KEVIN IRELAND was born in 1933, in Mt Albert, Auckland, and now lives
just across the harbour in Devonport. Among his many and varied prose
publications are three novels (Blowing My Top, The Man
Who Never Lived and The Craymore Affair), a collection
of short stories (Sleeping with the Angels), an opera libretto
(The Snow Queen, published by the BBC and translated into French)
and a book on the New Zealand novel (The New Zealand Collection).
His life has been described in two memoirs, Under the Bridge &
Over the Moon (1998) and Backwards to Forwards (2002),
the first of which won the Montana prize for History and Biography.

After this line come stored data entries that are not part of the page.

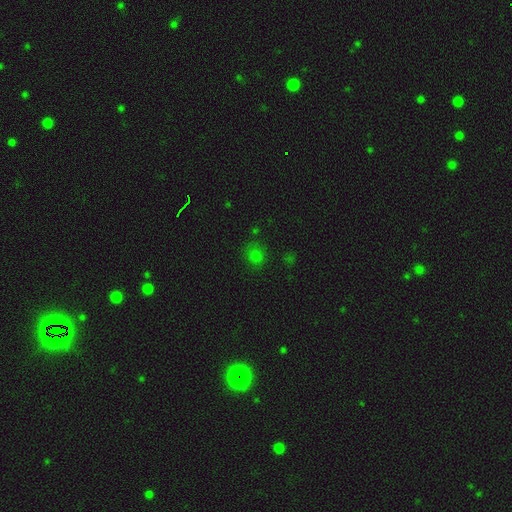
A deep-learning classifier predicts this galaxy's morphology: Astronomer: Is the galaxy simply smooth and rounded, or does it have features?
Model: smooth — 74%.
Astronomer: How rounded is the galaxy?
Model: round — 77%.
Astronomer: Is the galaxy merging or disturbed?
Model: none — 79%.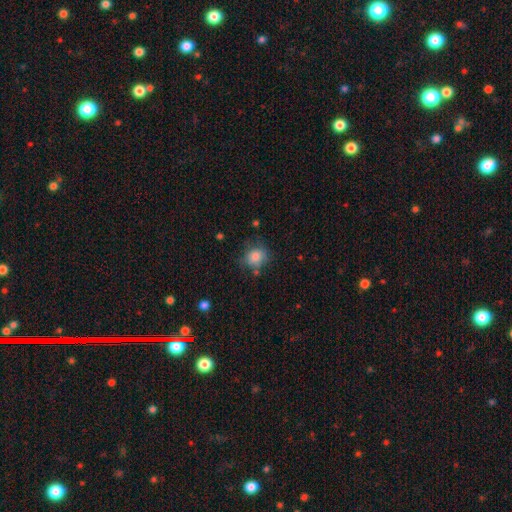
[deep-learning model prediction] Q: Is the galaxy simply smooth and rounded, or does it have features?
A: smooth — 82%.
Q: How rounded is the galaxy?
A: round — 75%.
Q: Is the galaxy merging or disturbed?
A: none — 67%.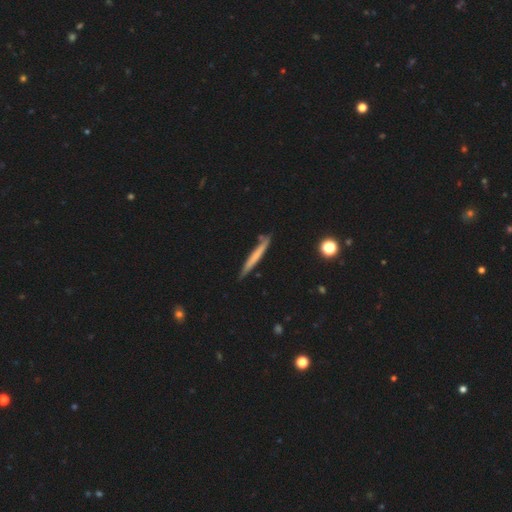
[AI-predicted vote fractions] Overall: smooth (58%; featured or disk 36%). How rounded: cigar-shaped (96%). Merging: none (82%).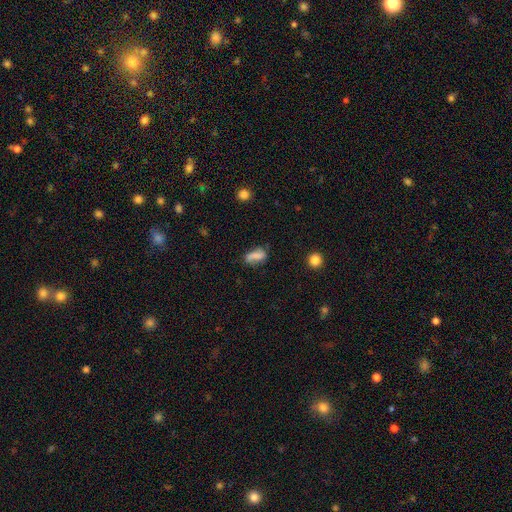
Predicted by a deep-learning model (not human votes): Overall: smooth (70%). How rounded: in between (79%). Merging: none (51%; minor disturbance 28%).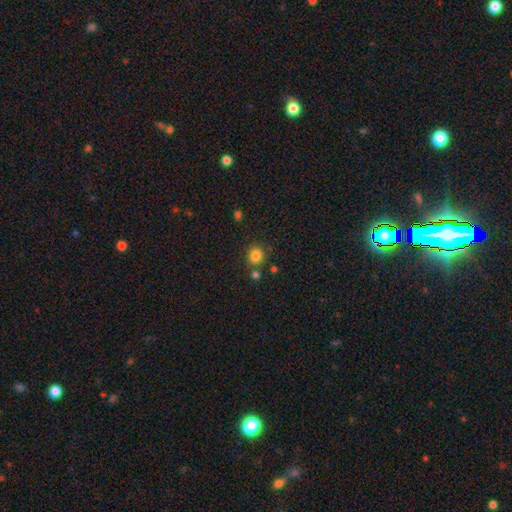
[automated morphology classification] Overall: smooth (83%). How rounded: round (84%). Merging: none (76%).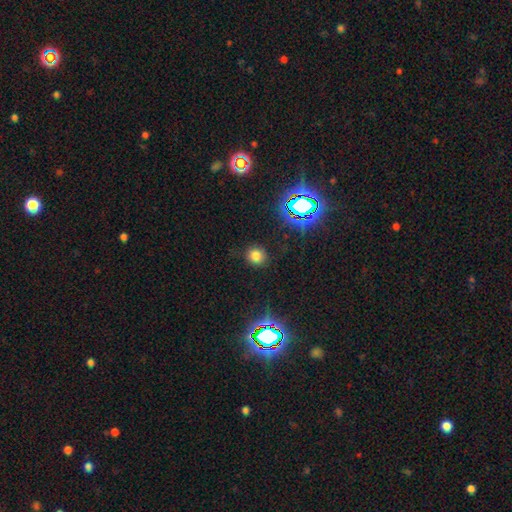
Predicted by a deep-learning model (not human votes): This appears to be a smooth galaxy with no disk features (72%) that is round (85%). Merging: none (86%).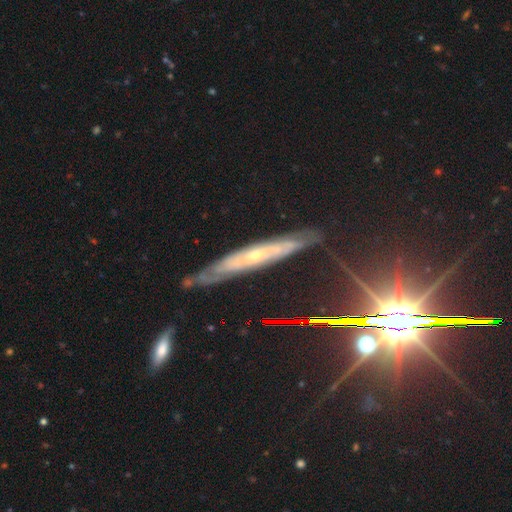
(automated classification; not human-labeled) smooth-or-featured: featured or disk: 73% | smooth: 16% | star or artifact: 11%
  disk-edge-on: yes: 64% | no: 36%
  merging: none: 79% | minor disturbance: 16% | major disturbance: 3% | merger: 2%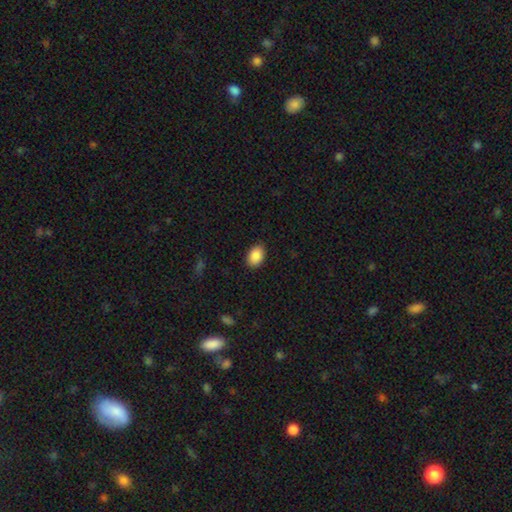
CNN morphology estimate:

He has also received a National Book Award for Poetry, a Scholarship
in Letters, the 1990 Commemoration Medal, and an OBE for “services
to literature”. In 2000 he was made a Doctor of Literature by
Massey University. He has been awarded fellowships by Canterbury University,
the Sargeson Trust and Auckland University, and he is a former National
President of PEN, and is a member, and former Vice-president, of the
Sargeson Trust. He is also a Vice-president of the North Shore Cricket
Club, as well as Patron of its associated Torpedo Bay Indoor Bowling
Club.
He has regularly published poems in magazines, anthologies and translations
into many languages, and over the past 40 years he has produced 15 books
of poems, the last four of which have been published by Hazard Press:
Face to Face, Educating the Body, A Letter from
Amsterdam, Orchids Hummingbirds and Other Poems, A
Grammar of Dreams, Literary Cartoons, The Dangers
of Art, Practice Night in the Drill Hall, The Year
of the Comet, Selected Poems, Tiberius at the Beehive,
Skinning a Fish, Anzac Day: Selected Poems, Fourteen
Reasons for Writing and Walking the Land.
Ireland comments: ‘ “Sailing the world” is an enclosed
and domestic poem that considers a lifetime and travels a world.’